Beijing argues that the tax doesn't discriminate, since foreign companies can become eligible for the full tax rebates if they agree to design and manufacture chips in China. Yet many chipmakers remain leery of moving advanced work to China, given that country's spotty record on intellectual property protection. In any case, the SIA maintains that China's tax policy violates its commitments as a member of the WTO, which prohibits countries from favoring domestic business.
U.S.-based trade experts and tech officials seem taken aback by the surge of protectionist feeling from China, given that many had believed the new generation of Beijing leaders was more supportive of open trade.
Yet the political situation in Beijing is far from straightforward, given apparent differences of opinion within China's sprawling bureaucracy.

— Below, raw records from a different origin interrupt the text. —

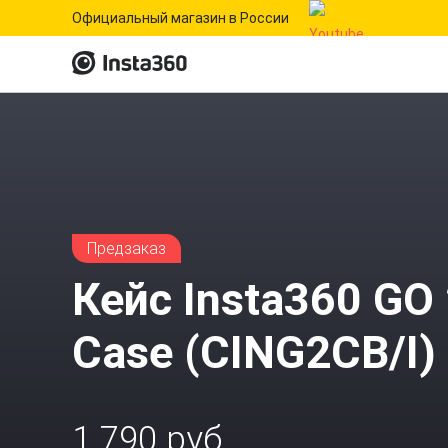
Официальный магазин в России
Предзаказ
Кейс Insta360 GO 
Case (CING2CB/I)
1 790 руб.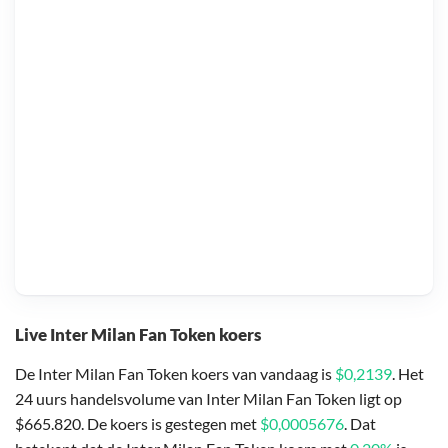
Live Inter Milan Fan Token koers
De Inter Milan Fan Token koers van vandaag is
$0,2139
. Het
24 uurs handelsvolume van Inter Milan Fan Token ligt op
$665.820. De koers is gestegen met
$0,0005676
. Dat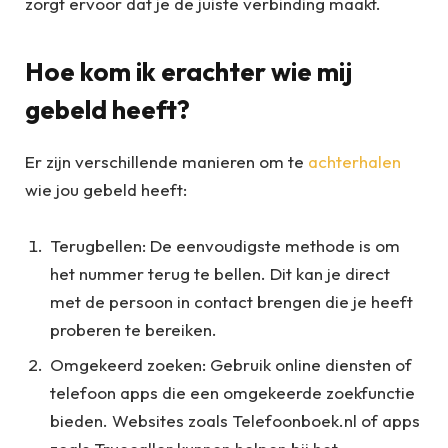
zorgt ervoor dat je de juiste verbinding maakt.
Hoe kom ik erachter wie mij
gebeld heeft?
Er zijn verschillende manieren om te
achterhalen
wie jou gebeld heeft:
Terugbellen: De eenvoudigste methode is om
het nummer terug te bellen. Dit kan je direct
met de persoon in contact brengen die je heeft
proberen te bereiken.
Omgekeerd zoeken: Gebruik online diensten of
telefoon apps die een omgekeerde zoekfunctie
bieden. Websites zoals Telefoonboek.nl of apps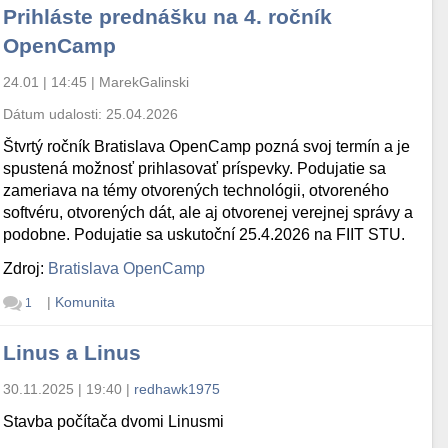
Prihláste prednášku na 4. ročník
OpenCamp
24.01 | 14:45
|
MarekGalinski
Dátum udalosti:
25.04.2026
Štvrtý ročník Bratislava OpenCamp pozná svoj termín a je
spustená možnosť prihlasovať príspevky. Podujatie sa
zameriava na témy otvorených technológii, otvoreného
softvéru, otvorených dát, ale aj otvorenej verejnej správy a
podobne. Podujatie sa uskutoční 25.4.2026 na FIIT STU.
Zdroj:
Bratislava OpenCamp
|
Komunita
1
Linus a Linus
30.11.2025 | 19:40
|
redhawk1975
Stavba počítača dvomi Linusmi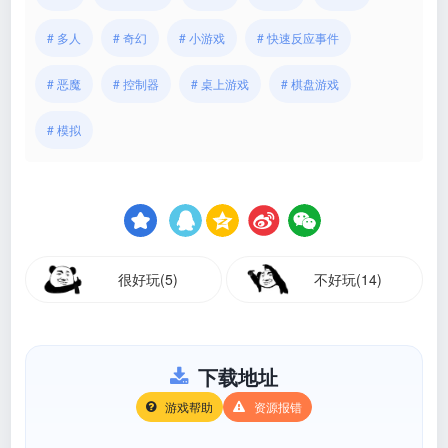
# 多人
# 奇幻
# 小游戏
# 快速反应事件
# 恶魔
# 控制器
# 桌上游戏
# 棋盘游戏
# 模拟
很好玩(5)
不好玩(14)
下载地址
游戏帮助
资源报错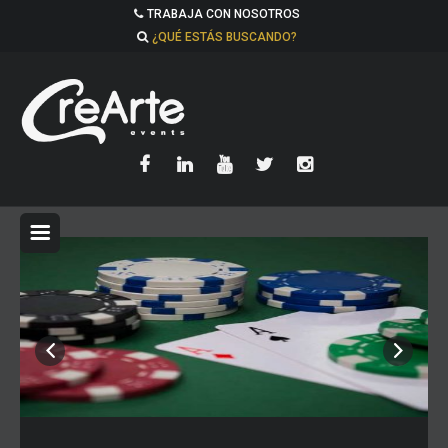
TRABAJA CON NOSOTROS
¿QUÉ ESTÁS BUSCANDO?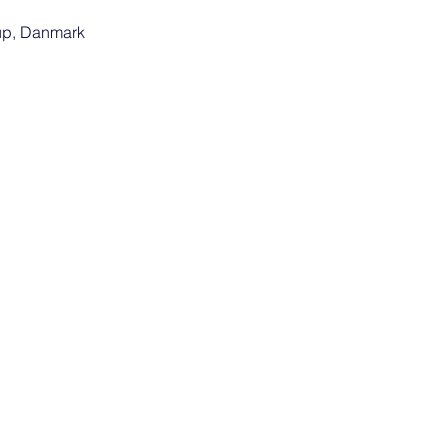
up, Danmark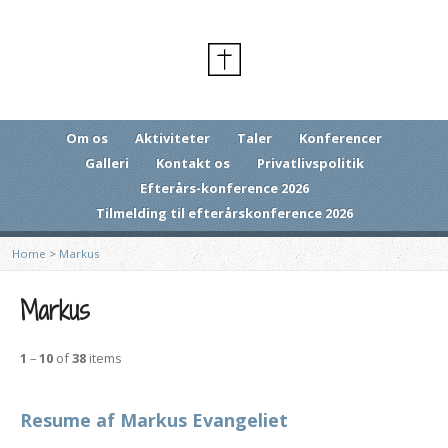
Om os
Aktiviteter
Taler
Konferencer
Galleri
Kontakt os
Privatlivspolitik
Efterårs-konference 2026
Tilmelding til efterårskonference 2026
Home
>
Markus
Markus
1
–
10
of
38
items
Resume af Markus Evangeliet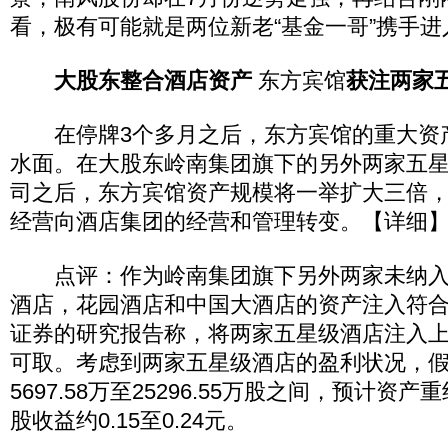
看，极有可能就是两位新老“基金一哥”携手进
大股东整合酒店资产
东方宾馆
获注两家
在停牌3个多月之后，东方宾馆的重大资
水面。在大股东岭南集团旗下的另外两家五
司之后，东方宾馆资产规模将一举扩大三倍
经营向酒店集团的经营和管理转变。【详细
点评：作为岭南集团旗下另外两家未纳入
酒店，花园酒店和中国大酒店的资产注入符
证券的研究报告称，将两家五星级酒店注入
可取。考虑到两家五星级酒店的盈利状况，
5697.58万至25296.55万股之间，预计资
股收益约0.15至0.24元。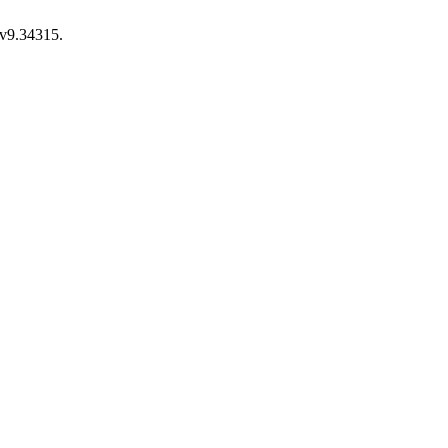
.v9.34315.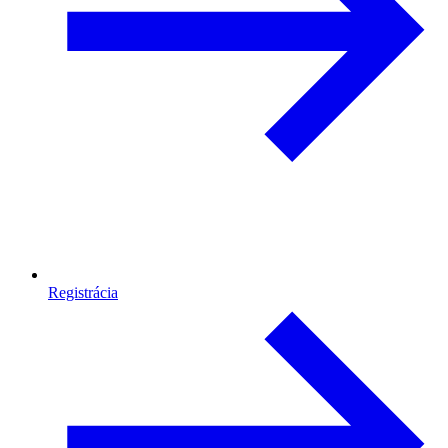
Registrácia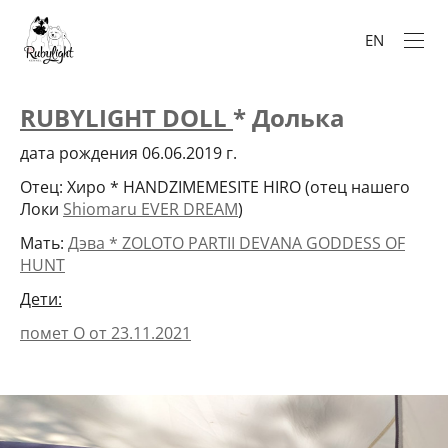
EN
RUBYLIGHT DOLL
* Долька
дата рождения 06.06.2019 г.
Отец: Хиро * HANDZIMEMESITE HIRO (отец нашего
Локи
Shiomaru EVER DREAM
)
Мать:
Дэва * ZOLOTO PARTII DEVANA GODDESS OF
HUNT
Дети:
помет О от 23.11.2021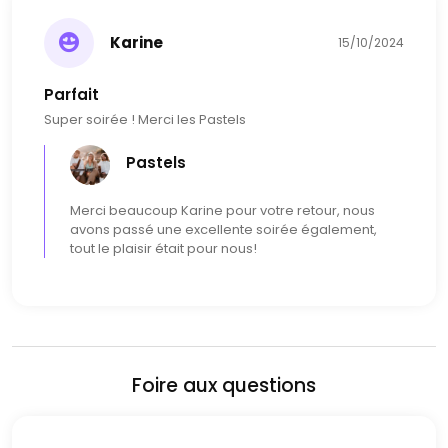
votre soirée...
Karine
15/10/2024
Contactez ces musiciens dès maintenant pour en
savoir plus sur leurs prestations. Sublimez votre
Parfait
événement et laissez la magie opérer avec Pastels !
Super soirée ! Merci les Pastels
Pastels
Merci beaucoup Karine pour votre retour, nous
avons passé une excellente soirée également,
tout le plaisir était pour nous!
Foire aux questions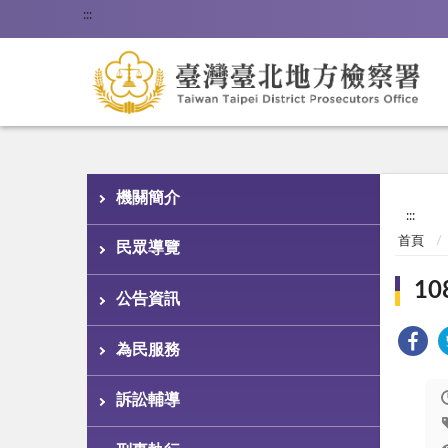
:::
機關簡介
:::
首頁
民眾導覽
1
公告資訊
為民服務
訴訟輔導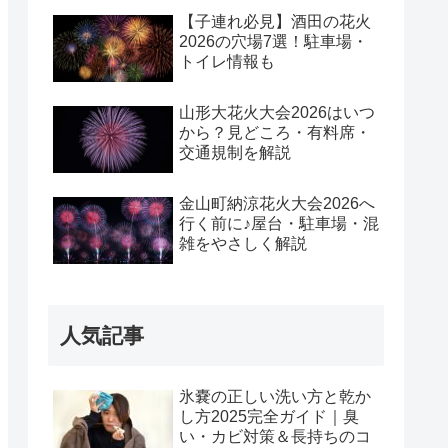
【子連れ必見】酒田の花火
2026の穴場7選！駐車場・
トイレ情報も
山形大花火大会2026はいつ
から？見どころ・有料席・
交通規制を解説
金山町納涼花火大会2026へ
行く前に♪屋台・駐車場・混
雑をやさしく解説
人気記事
氷嚢の正しい洗い方と乾か
し方2025完全ガイド｜臭
い・カビ対策＆長持ちのコ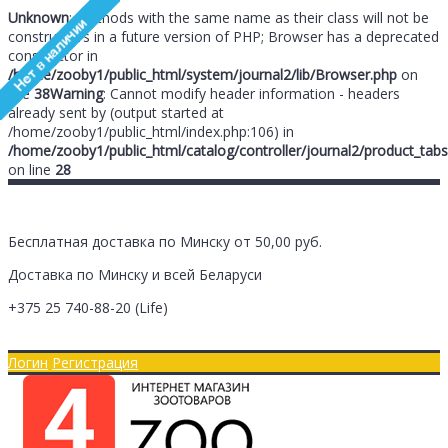
Unknown
: Methods with the same name as their class will not be
constructors in a future version of PHP; Browser has a deprecated
constructor in
/home/zooby1/public_html/system/journal2/lib/Browser.php
on
line
38
Warning
: Cannot modify header information - headers
already sent by (output started at
/home/zooby1/public_html/index.php:106) in
/home/zooby1/public_html/catalog/controller/journal2/product_tabs
on line
28
Бесплатная доставка по Минску от 50,00 руб.
Доставка по Минску и всей Беларуси
+375 25
740-88-20
(Life)
Главная
Оплата/Доставка
Логин
Регистрация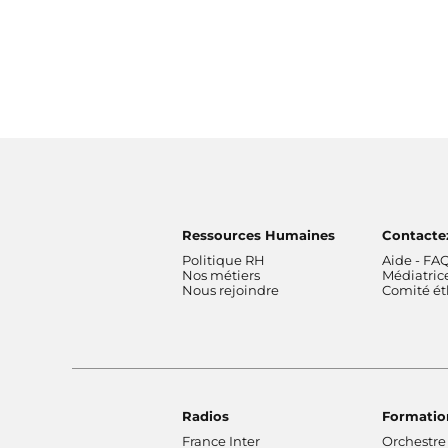
Ressources Humaines
Contacte
Politique RH
Aide - FA
Nos métiers
Médiatric
Nous rejoindre
Comité é
Radios
Formatio
France Inter
Orchestre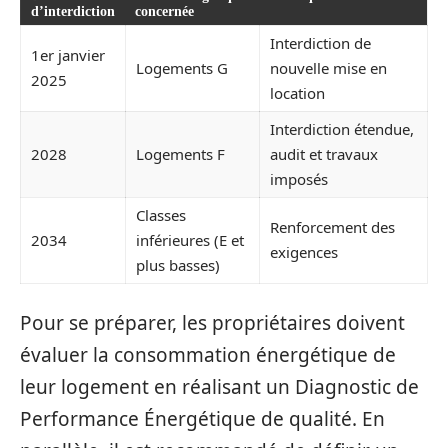
d’interdiction
concernée
Interdiction de
1er janvier
Logements G
nouvelle mise en
2025
location
Interdiction étendue,
2028
Logements F
audit et travaux
imposés
Classes
Renforcement des
2034
inférieures (E et
exigences
plus basses)
Pour se préparer, les propriétaires doivent
évaluer la consommation énergétique de
leur logement en réalisant un Diagnostic de
Performance Énergétique de qualité. En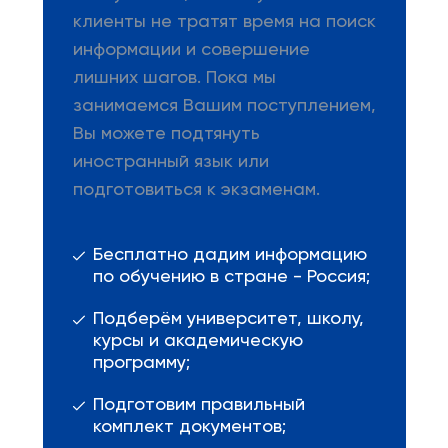
клиенты не тратят время на поиск
информации и совершение
лишних шагов. Пока мы
занимаемся Вашим поступлением,
Вы можете подтянуть
иностранный язык или
подготовиться к экзаменам.
Бесплатно дадим информацию
по обучению в стране - Россия;
Подберём университет, школу,
курсы и академическую
программу;
Подготовим правильный
комплект документов;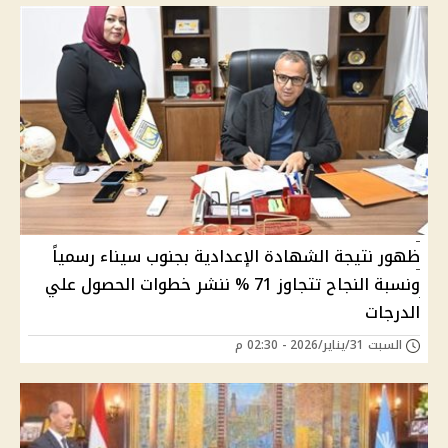
ظهور نتيجة الشهادة الإعدادية بجنوب سيناء رسمياً
ونسبة النجاح تتجاوز 71 % ننشر خطوات الحصول علي
الدرجات
السبت 31/يناير/2026 - 02:30 م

Last summer the Chinese seemed to be leaning toward quietly resolving the U.S. complaint over taxes, according to Scalise. One of China's government agencies had concluded that the higher tax in imported chips was unfair, he said. But in an unexpected shift, the government then backed off a decision that would have favored U.S. chipmakers.
Talks to resolve the chip trade dispute will get under way as early as this week, when the SIA meets with Chinese officials in Geneva. More formal government discussions will take place in Washington on April 21.
At least U.S. chipmakers are in a much better bargaining position with Beijing than their counterparts in more commodity markets, say trade experts. Intel and other Wi-Fi purveyors have something the Chinese want: advanced technology. That's not true for U.S. companies in the textile industry, for example, where trade tensions have also surfaced. Textile makers have already lost substantial business to China but can only compete on cost, where they operate at a disadvantage to low-cost Chinese rivals.
In contrast, "high-tech issues are ripe for diplomatic resolutions, because technology is an expanding pie," said Richardson. "There are enough gains in high-tech trade to spread between both parties and make everyone into a winner."
For Intel and other U.S. chipmakers that see China as a huge market for high-end fare like Wi-Fi, a resolution to the trade disputes can't come fast enough.